Não entendo a esquerda que lava as mãos na disputa entre Biden e Trump. Por Luis Felipe Miguel

Atualizado em 2 de novembro de 2020 às 9:58
Joe Biden e Donald Trump. Foto: Jim Watson/AFP; Saul Loeb/AFP

Originalmente publicado no FACEBOOK

Por Luis Felipe Miguel

É difícil se empolgar com Biden, mas é claro que uma nova vitória de Trump, na terça-feira, seria uma catástrofe. Confesso a vocês que não consigo entender a parte da esquerda que opta por lavar as mãos quanto à disputa pela presidência dos Estados Unidos.

Biden promete uma reedição do governo Obama sem o simbolismo e o charme de Obama. Um governo 100% a serviço dos interesses dos donos do Império. É verdade.

Mas Trump é tudo isso e acrescenta irracionalidade, descontrole, misoginia, homofobia e racismo abertos. É um governo que abre as portas para supremacistas brancos, fundamentalistas cristãos, neonazistas. Que aposta na destruição do meio ambiente e na violência ostensiva como reguladora das relações sociais. Que nega o valor da igualdade, o respeito às diferenças e os direitos.

Qual é a matriz de análise política que julga que tudo isso são “detalhes” e que Trump e Biden não têm diferença?
São muitos os desafios pela frente. O primeiro é vencer as eleições, já que não só o jogo é pesado como o sistema eleitoral estadunidense é cheio de armadilhas.

O segundo desafio é tomar posse. Trump tem anunciado que não aceitará a derrota e é possível que lance mão de todos os recursos de que dispõe para gerar um impasse de desfecho imprevisível.

O terceiro desafio é governar. A derrota de Trump não significa que os monstros que saíram às ruas vão se recolher de novo. Os extremistas de direita estão empoderados e continuarão dando muito trabalho.

O Partido Republicano é também motivo de preocupação. Quando Trump venceu as primárias, em 2016, os caciques do partido anunciaram que manteriam distância. Pouco a pouco, todos foram sendo cooptados pelas vantagens do poder. Há décadas o GOP – “Grand Old Party”, como os estadunidense o chamam – desliza cada vez mais para a direita, mas nos últimos anos os limites restantes foram ultrapassados. Os democratas podem esperar uma oposição parlamentar hostil, desleal. Caso não produzam maiorias nas duas casas, um eventual governo Biden será paralisado.

O maior desafio, porém, será fazer oposição pela esquerda a Biden.
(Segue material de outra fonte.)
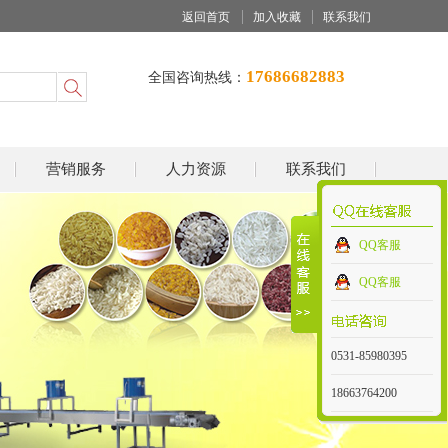
返回首页
加入收藏
联系我们
17686682883
全国咨询热线：
营销服务
人力资源
联系我们
QQ客服
QQ客服
0531-85980395
18663764200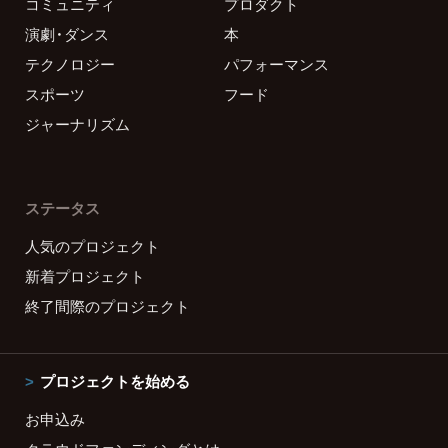
コミュニティ
プロダクト
演劇・ダンス
本
テクノロジー
パフォーマンス
スポーツ
フード
ジャーナリズム
ステータス
人気のプロジェクト
新着プロジェクト
終了間際のプロジェクト
プロジェクトを始める
お申込み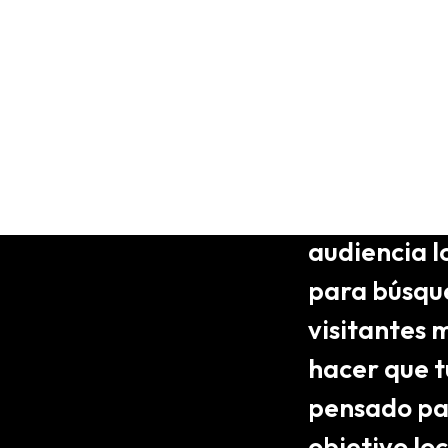
Marbe
En Leovel,
experiencia
audiencia l
para búsque
visitantes m
hacer que t
pensado par
objetivo lo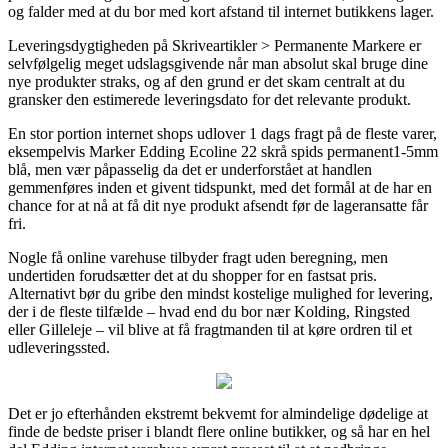
og falder med at du bor med kort afstand til internet butikkens lager.
Leveringsdygtigheden på Skriveartikler > Permanente Markere er
selvfølgelig meget udslagsgivende når man absolut skal bruge dine
nye produkter straks, og af den grund er det skam centralt at du
gransker den estimerede leveringsdato for det relevante produkt.
En stor portion internet shops udlover 1 dags fragt på de fleste varer,
eksempelvis Marker Edding Ecoline 22 skrå spids permanent1-5mm
blå, men vær påpasselig da det er underforstået at handlen
gemmenføres inden et givent tidspunkt, med det formål at de har en
chance for at nå at få dit nye produkt afsendt før de lageransatte får
fri.
Nogle få online varehuse tilbyder fragt uden beregning, men
undertiden forudsætter det at du shopper for en fastsat pris.
Alternativt bør du gribe den mindst kostelige mulighed for levering,
der i de fleste tilfælde – hvad end du bor nær Kolding, Ringsted
eller Gilleleje – vil blive at få fragtmanden til at køre ordren til et
udleveringssted.
Det er jo efterhånden ekstremt bekvemt for almindelige dødelige at
finde de bedste priser i blandt flere online butikker, og så har en hel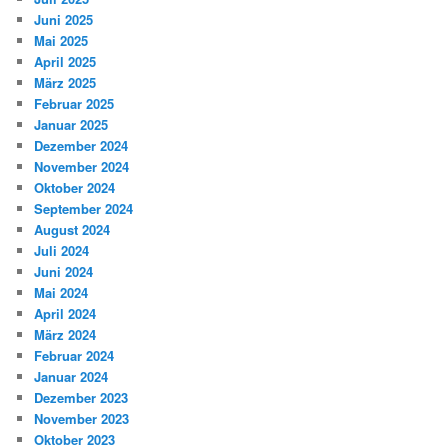
Juni 2025
Mai 2025
April 2025
März 2025
Februar 2025
Januar 2025
Dezember 2024
November 2024
Oktober 2024
September 2024
August 2024
Juli 2024
Juni 2024
Mai 2024
April 2024
März 2024
Februar 2024
Januar 2024
Dezember 2023
November 2023
Oktober 2023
Trump, como Bolsonaro, também cumpre sua função ao perder. Faz com que o establishment político apareça, por contraste, como dotado de virtudes. Reduz o horizonte da luta política à restauração da ordem que a extrema-direita rompeu. Será grande a tentação de ter como prioridade proteger Biden contra a agressividade do trumpismo derrotado, abrindo mão assim do próprio programa.

Na esquerda do Partido Democrata e nas ruas, há um renascimento do progressismo estadunidense. A presidência Biden será sua prova de fogo.